### [挑战任务 A]
原样照抄条目中从第一行起、到含有“Damascus: 5:38 -> 6:35”的那一行为止的部分，首尾两行都包括在内。

### [所给文本]

'''

Convosensegenerator

🚀 ConvoSenseGenerator模型介绍

ConvoSenseGenerator是一个生成式模型，它能够为对话上下文生成常识推理，涵盖了10种常见的社会常识类型，如情感反应、动机、原因、后续事件等！

该模型基于大规模数据集ConvoSense进行训练，此数据集是使用ChatGPT 3.5合成收集的。

ConvoSenseGenerator生成的推理结果在合理性、为相应对话上下文提供新信息的比例以及细节程度方面，都得到了人类的高度评价，优于在之前人工编写数据集上训练的模型。

🚀 快速开始

ConvoSenseGenerator可以根据提供的问题，涵盖以下常识类型：

commonsense_questions = {
    "cause": 'What could have caused the last thing said to happen?', 
    "prerequisities": 'What prerequisites are required for the last thing said to occur?', 
    "motivation": 'What is an emotion or human drive that motivates Speaker based on what they just said?', 
    "subsequent": 'What might happen after what Speaker just said?', 
    "desire": 'What does Speaker want to do next?',
    "desire_o": 'What will Listener want to do next based on what Speaker just said?',
    "react": 'How is Speaker feeling after what they just said?',
    "react_o": 'How does Listener feel because of what Speaker just said?',
    "attribute": 'What is a likely characteristic of Speaker based on what they just said?',
    "constituents": 'What is a breakdown of the last thing said into a series of required subevents?' 
}

根据论文中的实验，ConvoSenseGenerator表现最佳的配置使用以下生成超参数：

generation_config = {
    "repetition_penalty": 1.0,
    "num_beams": 10,
    "num_beam_groups": 10,
    "diversity_penalty": 0.5
}

以下是一个简单的代码片段，用于运行ConvoSenseGenerator：

import torch
from transformers import AutoTokenizer, T5ForConditionalGeneration

device = torch.device("cuda" if torch.cuda.is_available() else "cpu")

'''

### [挑战任务 B]
列出这段模型介绍的 generation_config 中设定的全部生成超参数名称。

### [展示材料]
'''

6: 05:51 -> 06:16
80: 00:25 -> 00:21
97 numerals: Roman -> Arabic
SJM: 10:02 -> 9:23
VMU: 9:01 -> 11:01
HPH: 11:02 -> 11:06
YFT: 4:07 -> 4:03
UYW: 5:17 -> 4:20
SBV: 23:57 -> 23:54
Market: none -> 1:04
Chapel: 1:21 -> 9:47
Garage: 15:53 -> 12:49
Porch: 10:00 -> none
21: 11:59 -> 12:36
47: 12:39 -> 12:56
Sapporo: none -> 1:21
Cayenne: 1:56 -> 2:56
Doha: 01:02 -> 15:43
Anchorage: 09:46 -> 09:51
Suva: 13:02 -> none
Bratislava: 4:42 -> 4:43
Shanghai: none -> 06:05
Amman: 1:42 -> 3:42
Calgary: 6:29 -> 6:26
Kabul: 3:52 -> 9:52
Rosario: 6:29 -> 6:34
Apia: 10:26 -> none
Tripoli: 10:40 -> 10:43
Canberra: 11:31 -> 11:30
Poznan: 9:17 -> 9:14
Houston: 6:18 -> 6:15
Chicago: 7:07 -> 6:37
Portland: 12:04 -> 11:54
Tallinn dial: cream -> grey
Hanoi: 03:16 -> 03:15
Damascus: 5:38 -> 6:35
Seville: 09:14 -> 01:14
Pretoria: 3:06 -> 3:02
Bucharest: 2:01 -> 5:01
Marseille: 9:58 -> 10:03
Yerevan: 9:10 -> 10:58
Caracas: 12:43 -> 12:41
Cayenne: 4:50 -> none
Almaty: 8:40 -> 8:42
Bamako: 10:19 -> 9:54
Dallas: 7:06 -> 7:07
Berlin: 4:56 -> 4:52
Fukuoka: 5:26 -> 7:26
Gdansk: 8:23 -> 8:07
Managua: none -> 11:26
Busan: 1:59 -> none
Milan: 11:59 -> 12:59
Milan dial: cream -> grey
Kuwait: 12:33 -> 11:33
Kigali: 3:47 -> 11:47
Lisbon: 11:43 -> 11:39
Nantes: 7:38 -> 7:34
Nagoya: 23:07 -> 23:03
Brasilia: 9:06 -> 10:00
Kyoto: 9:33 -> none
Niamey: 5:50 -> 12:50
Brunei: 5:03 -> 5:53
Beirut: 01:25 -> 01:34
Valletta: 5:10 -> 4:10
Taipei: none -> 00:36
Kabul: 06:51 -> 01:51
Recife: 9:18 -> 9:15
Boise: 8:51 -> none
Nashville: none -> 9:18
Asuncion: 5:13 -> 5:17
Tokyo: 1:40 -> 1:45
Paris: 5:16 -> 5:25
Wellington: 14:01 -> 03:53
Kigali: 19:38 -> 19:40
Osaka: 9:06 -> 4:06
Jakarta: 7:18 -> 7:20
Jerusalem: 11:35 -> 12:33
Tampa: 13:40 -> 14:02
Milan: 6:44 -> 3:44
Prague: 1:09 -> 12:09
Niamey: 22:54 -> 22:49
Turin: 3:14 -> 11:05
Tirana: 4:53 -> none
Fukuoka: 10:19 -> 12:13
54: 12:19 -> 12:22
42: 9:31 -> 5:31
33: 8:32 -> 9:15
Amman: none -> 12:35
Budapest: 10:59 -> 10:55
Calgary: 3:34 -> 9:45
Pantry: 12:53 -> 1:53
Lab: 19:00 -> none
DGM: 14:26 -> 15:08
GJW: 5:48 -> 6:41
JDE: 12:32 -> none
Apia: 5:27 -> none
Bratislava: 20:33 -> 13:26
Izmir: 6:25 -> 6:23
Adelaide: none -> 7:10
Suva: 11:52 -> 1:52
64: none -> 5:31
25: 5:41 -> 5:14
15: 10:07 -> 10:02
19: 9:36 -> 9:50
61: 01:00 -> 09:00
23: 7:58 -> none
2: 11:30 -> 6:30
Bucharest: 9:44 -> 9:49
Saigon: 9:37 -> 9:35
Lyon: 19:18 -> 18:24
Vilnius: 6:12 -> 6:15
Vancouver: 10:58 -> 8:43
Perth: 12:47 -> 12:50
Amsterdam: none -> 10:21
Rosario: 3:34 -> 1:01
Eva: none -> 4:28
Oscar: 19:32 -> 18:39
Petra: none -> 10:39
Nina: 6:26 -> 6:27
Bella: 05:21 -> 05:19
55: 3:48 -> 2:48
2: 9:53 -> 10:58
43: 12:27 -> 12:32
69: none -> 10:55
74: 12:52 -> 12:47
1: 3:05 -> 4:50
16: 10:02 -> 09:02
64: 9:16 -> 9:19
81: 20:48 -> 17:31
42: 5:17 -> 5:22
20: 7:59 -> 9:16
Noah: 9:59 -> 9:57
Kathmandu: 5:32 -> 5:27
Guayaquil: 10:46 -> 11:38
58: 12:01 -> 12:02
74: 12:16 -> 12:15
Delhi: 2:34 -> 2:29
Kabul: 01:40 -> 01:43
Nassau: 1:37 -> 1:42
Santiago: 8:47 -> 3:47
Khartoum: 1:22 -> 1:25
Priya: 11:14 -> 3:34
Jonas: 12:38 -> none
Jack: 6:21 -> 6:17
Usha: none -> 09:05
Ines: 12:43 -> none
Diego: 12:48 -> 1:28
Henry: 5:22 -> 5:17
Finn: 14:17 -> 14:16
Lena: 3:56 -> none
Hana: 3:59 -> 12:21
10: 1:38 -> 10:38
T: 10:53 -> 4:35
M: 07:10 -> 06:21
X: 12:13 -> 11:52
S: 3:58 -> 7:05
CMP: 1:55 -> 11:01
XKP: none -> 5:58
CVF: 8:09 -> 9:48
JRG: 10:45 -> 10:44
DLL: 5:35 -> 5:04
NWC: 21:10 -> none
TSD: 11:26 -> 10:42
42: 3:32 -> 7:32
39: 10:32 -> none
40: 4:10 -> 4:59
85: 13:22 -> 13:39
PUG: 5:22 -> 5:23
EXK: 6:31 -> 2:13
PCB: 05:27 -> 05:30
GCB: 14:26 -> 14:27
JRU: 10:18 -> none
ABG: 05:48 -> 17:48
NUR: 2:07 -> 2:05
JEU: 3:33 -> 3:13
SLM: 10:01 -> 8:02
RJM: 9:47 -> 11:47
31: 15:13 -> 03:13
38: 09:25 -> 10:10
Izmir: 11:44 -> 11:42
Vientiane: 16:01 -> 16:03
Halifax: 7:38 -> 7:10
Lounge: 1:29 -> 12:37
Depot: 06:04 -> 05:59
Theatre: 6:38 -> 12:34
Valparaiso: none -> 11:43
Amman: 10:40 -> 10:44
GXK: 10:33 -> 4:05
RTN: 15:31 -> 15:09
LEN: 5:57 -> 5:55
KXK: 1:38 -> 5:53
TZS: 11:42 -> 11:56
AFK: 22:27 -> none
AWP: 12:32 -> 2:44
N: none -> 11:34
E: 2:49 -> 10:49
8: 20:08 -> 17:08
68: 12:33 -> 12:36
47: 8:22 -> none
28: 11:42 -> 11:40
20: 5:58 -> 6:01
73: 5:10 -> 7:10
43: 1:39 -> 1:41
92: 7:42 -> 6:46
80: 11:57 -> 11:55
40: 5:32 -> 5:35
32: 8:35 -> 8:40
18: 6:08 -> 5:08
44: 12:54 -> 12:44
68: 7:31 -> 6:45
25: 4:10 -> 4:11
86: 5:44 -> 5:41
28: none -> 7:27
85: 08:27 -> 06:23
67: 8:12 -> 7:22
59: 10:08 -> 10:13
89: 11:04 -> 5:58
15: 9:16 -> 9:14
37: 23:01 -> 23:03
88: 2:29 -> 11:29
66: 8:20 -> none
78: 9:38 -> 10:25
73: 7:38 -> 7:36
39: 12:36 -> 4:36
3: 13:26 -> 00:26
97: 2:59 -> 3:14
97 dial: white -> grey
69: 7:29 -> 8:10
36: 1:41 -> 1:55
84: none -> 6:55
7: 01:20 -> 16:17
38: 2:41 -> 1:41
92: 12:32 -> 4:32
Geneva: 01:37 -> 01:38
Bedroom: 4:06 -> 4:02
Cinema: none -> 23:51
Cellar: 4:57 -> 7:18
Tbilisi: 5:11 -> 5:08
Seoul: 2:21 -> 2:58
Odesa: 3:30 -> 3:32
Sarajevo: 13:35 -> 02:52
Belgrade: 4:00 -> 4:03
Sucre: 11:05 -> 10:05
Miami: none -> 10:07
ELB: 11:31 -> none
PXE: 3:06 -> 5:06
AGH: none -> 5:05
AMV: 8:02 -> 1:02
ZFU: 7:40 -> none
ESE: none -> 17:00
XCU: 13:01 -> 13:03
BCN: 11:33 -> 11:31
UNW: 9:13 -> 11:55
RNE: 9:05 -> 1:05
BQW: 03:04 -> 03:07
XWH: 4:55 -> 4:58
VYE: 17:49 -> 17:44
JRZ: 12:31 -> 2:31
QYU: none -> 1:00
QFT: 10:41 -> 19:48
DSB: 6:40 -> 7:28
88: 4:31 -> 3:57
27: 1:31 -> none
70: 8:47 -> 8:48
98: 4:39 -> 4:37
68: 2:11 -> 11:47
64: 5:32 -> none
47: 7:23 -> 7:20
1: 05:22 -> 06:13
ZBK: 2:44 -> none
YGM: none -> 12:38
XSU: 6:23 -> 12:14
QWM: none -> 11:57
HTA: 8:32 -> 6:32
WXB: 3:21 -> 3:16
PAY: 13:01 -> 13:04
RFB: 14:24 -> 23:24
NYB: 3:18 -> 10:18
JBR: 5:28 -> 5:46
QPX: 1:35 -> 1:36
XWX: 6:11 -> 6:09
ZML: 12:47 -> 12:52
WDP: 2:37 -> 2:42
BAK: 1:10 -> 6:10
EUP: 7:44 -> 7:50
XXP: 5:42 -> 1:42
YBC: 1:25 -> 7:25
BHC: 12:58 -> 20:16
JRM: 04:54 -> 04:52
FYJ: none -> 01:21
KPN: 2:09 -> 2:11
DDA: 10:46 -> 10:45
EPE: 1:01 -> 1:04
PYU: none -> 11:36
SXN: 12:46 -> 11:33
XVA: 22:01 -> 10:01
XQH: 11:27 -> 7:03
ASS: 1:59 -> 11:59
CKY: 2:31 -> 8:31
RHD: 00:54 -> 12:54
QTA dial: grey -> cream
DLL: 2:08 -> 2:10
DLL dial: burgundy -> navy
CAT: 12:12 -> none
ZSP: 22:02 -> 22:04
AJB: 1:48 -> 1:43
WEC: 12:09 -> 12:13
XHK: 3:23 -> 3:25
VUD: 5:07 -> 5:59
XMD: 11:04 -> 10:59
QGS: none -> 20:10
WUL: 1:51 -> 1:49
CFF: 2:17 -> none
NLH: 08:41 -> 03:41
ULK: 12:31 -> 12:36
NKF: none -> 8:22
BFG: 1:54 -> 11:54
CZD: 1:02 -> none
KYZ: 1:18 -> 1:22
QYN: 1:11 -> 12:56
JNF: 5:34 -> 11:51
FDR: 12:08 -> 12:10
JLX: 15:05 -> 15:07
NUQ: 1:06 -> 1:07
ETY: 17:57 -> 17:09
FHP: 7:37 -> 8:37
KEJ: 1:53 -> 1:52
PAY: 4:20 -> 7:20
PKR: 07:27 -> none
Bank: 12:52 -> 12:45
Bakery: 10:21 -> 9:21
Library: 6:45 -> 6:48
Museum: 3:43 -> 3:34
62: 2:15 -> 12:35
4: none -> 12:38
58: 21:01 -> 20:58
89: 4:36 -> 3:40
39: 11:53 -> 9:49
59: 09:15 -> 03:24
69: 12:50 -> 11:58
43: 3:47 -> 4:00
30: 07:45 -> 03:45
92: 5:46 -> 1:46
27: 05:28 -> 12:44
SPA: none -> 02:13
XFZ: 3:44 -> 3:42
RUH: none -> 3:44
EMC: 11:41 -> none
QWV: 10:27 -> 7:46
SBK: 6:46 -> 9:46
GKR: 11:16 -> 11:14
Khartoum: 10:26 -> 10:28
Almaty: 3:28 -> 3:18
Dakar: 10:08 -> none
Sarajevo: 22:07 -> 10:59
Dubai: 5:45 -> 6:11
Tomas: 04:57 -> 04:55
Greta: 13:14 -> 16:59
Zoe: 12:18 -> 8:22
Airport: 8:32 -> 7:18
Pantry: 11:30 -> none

'''

### [书面回答 A]
6: 05:51 -> 06:16
80: 00:25 -> 00:21
97 numerals: Roman -> Arabic
SJM: 10:02 -> 9:23
VMU: 9:01 -> 11:01
HPH: 11:02 -> 11:06
YFT: 4:07 -> 4:03
UYW: 5:17 -> 4:20
SBV: 23:57 -> 23:54
Market: none -> 1:04
Chapel: 1:21 -> 9:47
Garage: 15:53 -> 12:49
Porch: 10:00 -> none
21: 11:59 -> 12:36
47: 12:39 -> 12:56
Sapporo: none -> 1:21
Cayenne: 1:56 -> 2:56
Doha: 01:02 -> 15:43
Anchorage: 09:46 -> 09:51
Suva: 13:02 -> none
Bratislava: 4:42 -> 4:43
Shanghai: none -> 06:05
Amman: 1:42 -> 3:42
Calgary: 6:29 -> 6:26
Kabul: 3:52 -> 9:52
Rosario: 6:29 -> 6:34
Apia: 10:26 -> none
Tripoli: 10:40 -> 10:43
Canberra: 11:31 -> 11:30
Poznan: 9:17 -> 9:14
Houston: 6:18 -> 6:15
Chicago: 7:07 -> 6:37
Portland: 12:04 -> 11:54
Tallinn dial: cream -> grey
Hanoi: 03:16 -> 03:15
Damascus: 5:38 -> 6:35

### [书面回答 B]
repetition_penalty
num_beams
num_beam_groups
diversity_penalty